━━ Text excerpt ━━

Is Barclays about to break free after years of being weighed down by litigation and restructuring costs to finally become an attractive proposition for investors?

Or will chief executive Antony Jenkins have his dreams of being hailed as a turnround champion by investors shattered as regulators keep fining the bank and tying it up with new rules?

Some big institutional investors have made up their minds, even before Barclays on Wednesday added another £800m to its £2bn provision for the expected cost of an investigation into foreign exchange market manipulation.

A senior fund manager at a big City of London institution says: "Barclays is just uninvestable. It is too complex. How do you begin to work out the litigation risk?"

The sceptics were in the ascendancy after the forex provision contributed to a halving of the bank's first-quarter net profit. Its shares fell almost 2 per cent.

But some analysts can see potential for Barclays to turn the corner this year. "Given the higher bank levy and currency headwinds they are actually over-delivering," says Joseph Dickerson, banking analyst at Jefferies.

This nascent optimism has, in part, been fuelled by the all-action tone of a letter sent by John McFarlane to shareholders when he succeeded Sir David Walker as Barclays chairman at last week's annual meeting.

Mr McFarlane pledged to impose greater cost discipline, to reallocate capital away from underperforming parts of the bank and to "put in place plans and action to improve them or curtail those that are unable to be resuscitated".

━━━
━━ Data ━━

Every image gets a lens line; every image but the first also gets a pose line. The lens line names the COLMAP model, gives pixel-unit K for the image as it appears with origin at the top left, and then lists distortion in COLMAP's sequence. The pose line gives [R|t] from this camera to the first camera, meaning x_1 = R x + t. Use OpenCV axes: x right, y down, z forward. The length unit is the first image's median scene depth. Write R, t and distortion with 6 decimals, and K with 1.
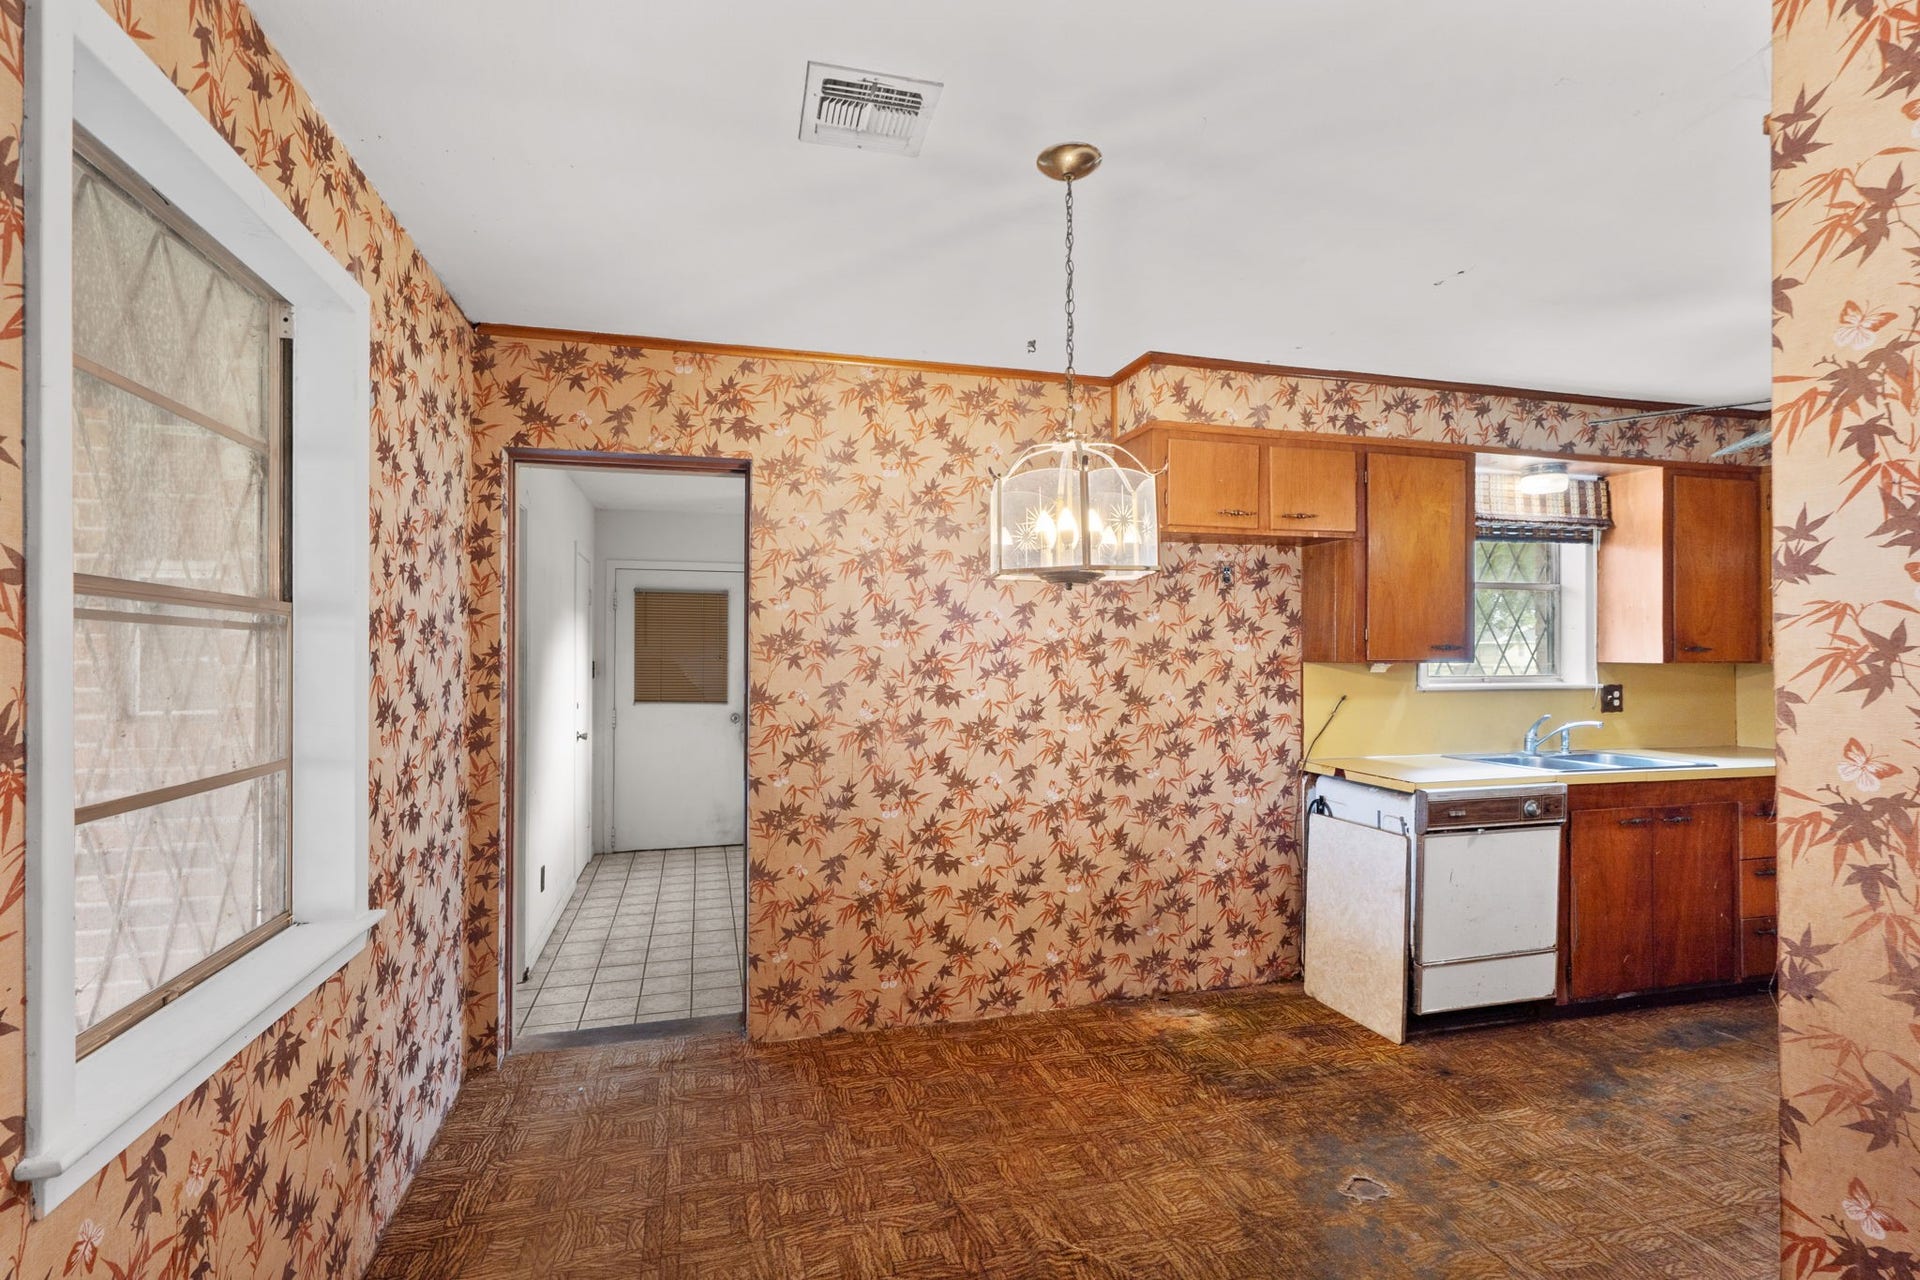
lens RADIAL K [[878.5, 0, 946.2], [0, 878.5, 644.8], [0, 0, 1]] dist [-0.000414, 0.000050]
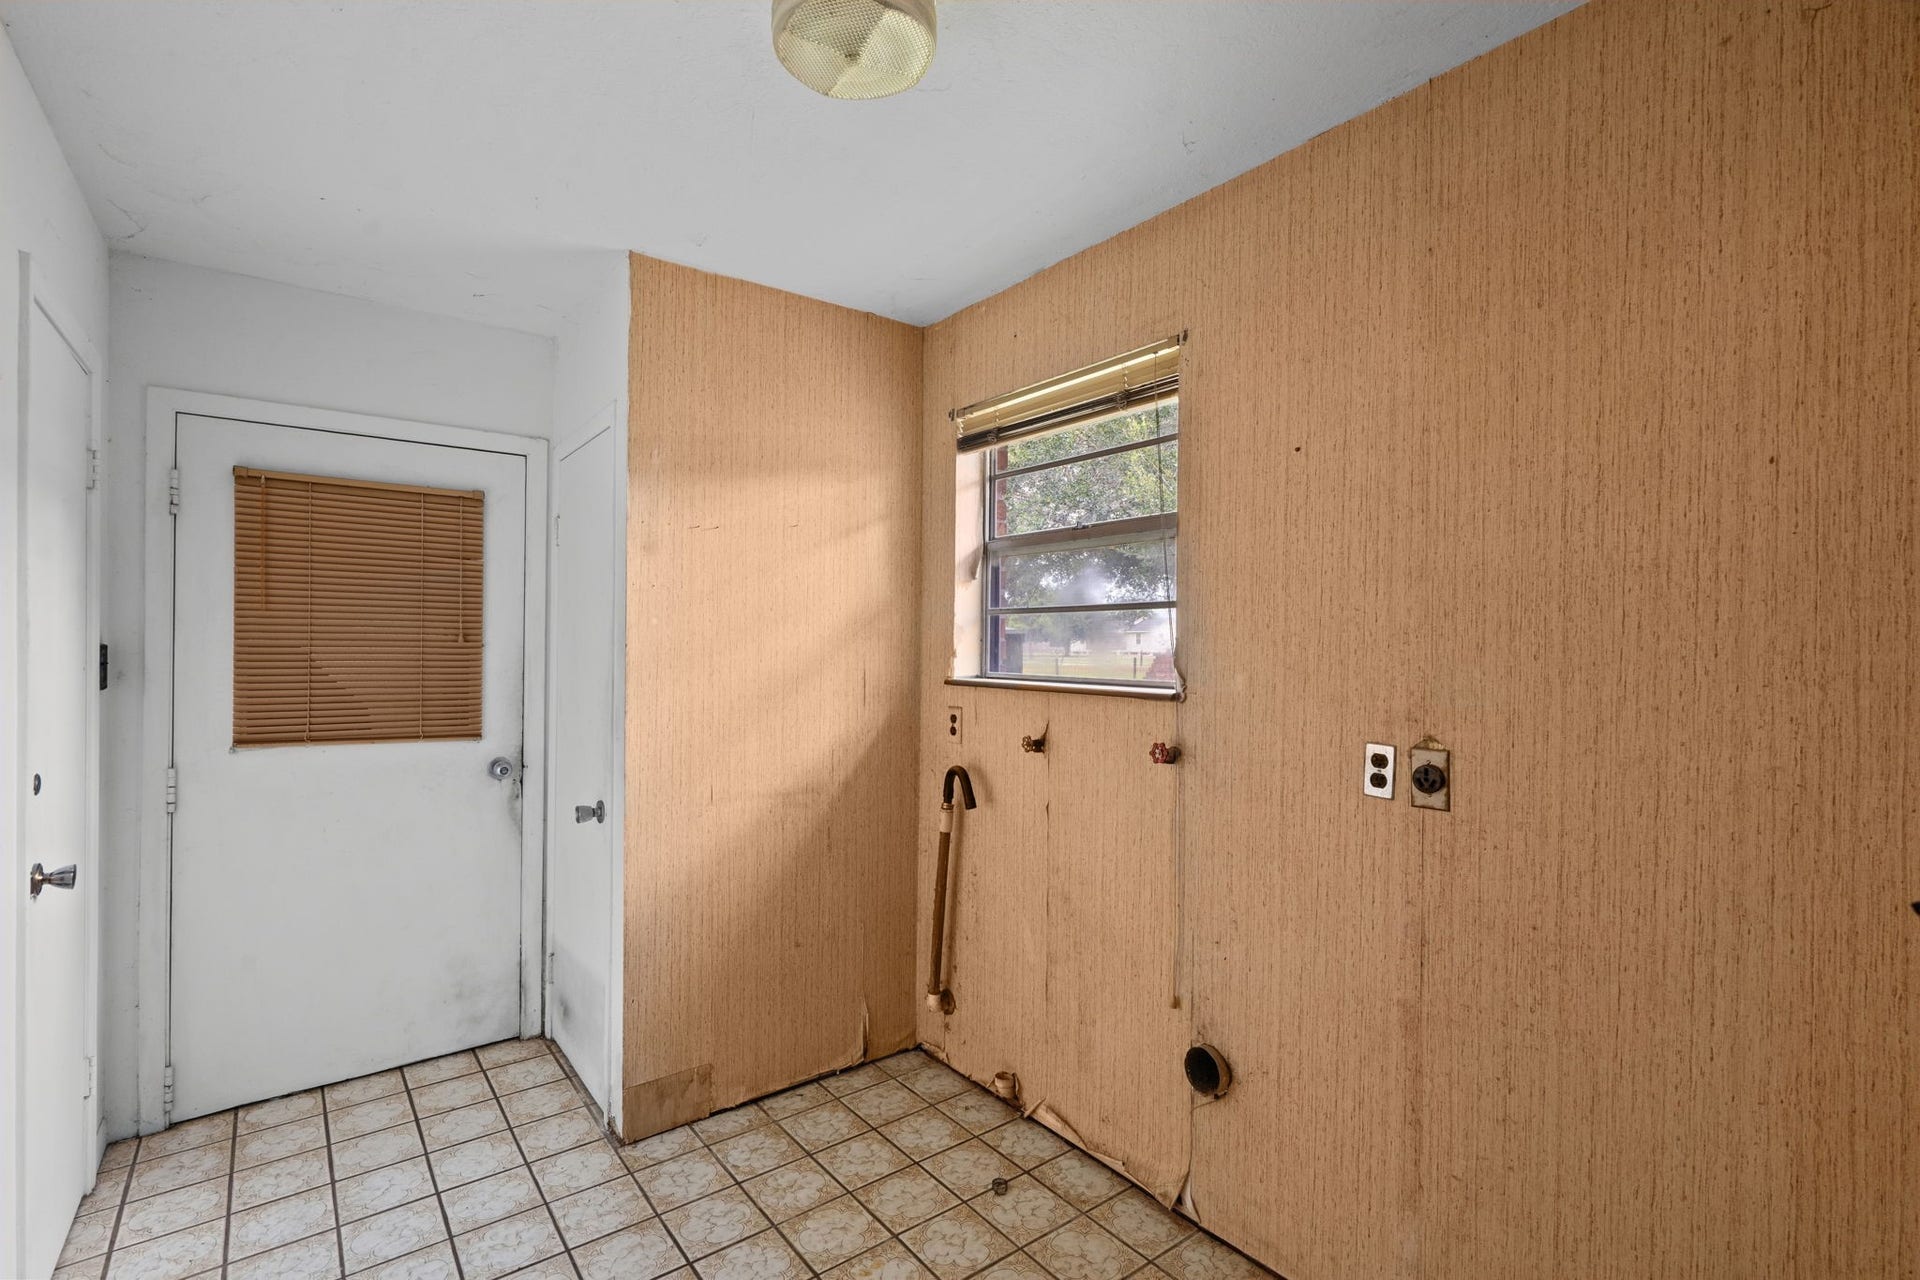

━━━

- What to work on
1 – Turn the paragraph of the Barclays article that begins "Mr McFarlane pledged" into a short bulleted list that keeps its main points.
2 – Resume the article about Barclays after its final sentence and carry it forward.

- Answers to the problems
1 –
Mr McFarlane pledged to:
- impose greater cost discipline
- move capital away from underperforming parts of the bank
- put plans and action in place to improve those parts, or curtail the ones that cannot be resuscitated

2 –
His forthright assessment of where the bank was falling short of its potential has reignited speculation in some quarters that he may be tempted to replace Mr Jenkins as CEO if the bank's recovery slides off the rails.

But analysts think it is more likely to signal an acceleration of the existing strategy. Indeed, Barclays is keen to point out that its "core" business - excluding the unwanted assets moved into a non-core unit last year - is performing relatively well, helped by a rebound in its investment bank that like its rivals enjoyed the benefits of higher volatility in the first quarter.

In the first quarter, Barclays core revenues rose 2 per cent, costs fell 2 per cent and provisions for bad debts fell 7 per cent, producing a 14 per cent rise in adjusted pre-tax profits. Return on equity was close to its 12 per cent target more than a year ahead of schedule and its ratio of costs to income dropped to a healthy looking 61 per cent.

However, this upbeat picture of what a future Barclays may look like is tainted by a couple of negative factors.

The first is the non-core unit set up by Barclays last year to house various unwanted businesses, which increased losses in the first quarter to £256m, as the bank reduced its risk-weighted assets by £10bn to £65bn.

The second factor stopping investors from piling into Barclays shares, which trade at a discount of more than 15 per cent to tangible book value, is the risk of big fines.

In the past four years, it has been hit by more than £9bn of conduct and litigation charges, according to Standard & Poor's. These include more than £5bn of compensation for mis-selling payment protection insurance in the UK and a £290m fine for Libor manipulation.

The bank's annual report lists eight pages of "legal, competition and regulatory matters" - ranging from allegations of manipulating the price of gold to misleading customers of its anonymous "dark pool" trading venue.

But the bank says the expected forex settlement is the last big litigation risk on its horizon and analysts tend to shrug off the risk of more fines.

"Litigation has become a cost of doing business for almost every big bank and it is very hard for analysts and investors to get a handle on the cost of this," says Mr Dickerson at Jefferies.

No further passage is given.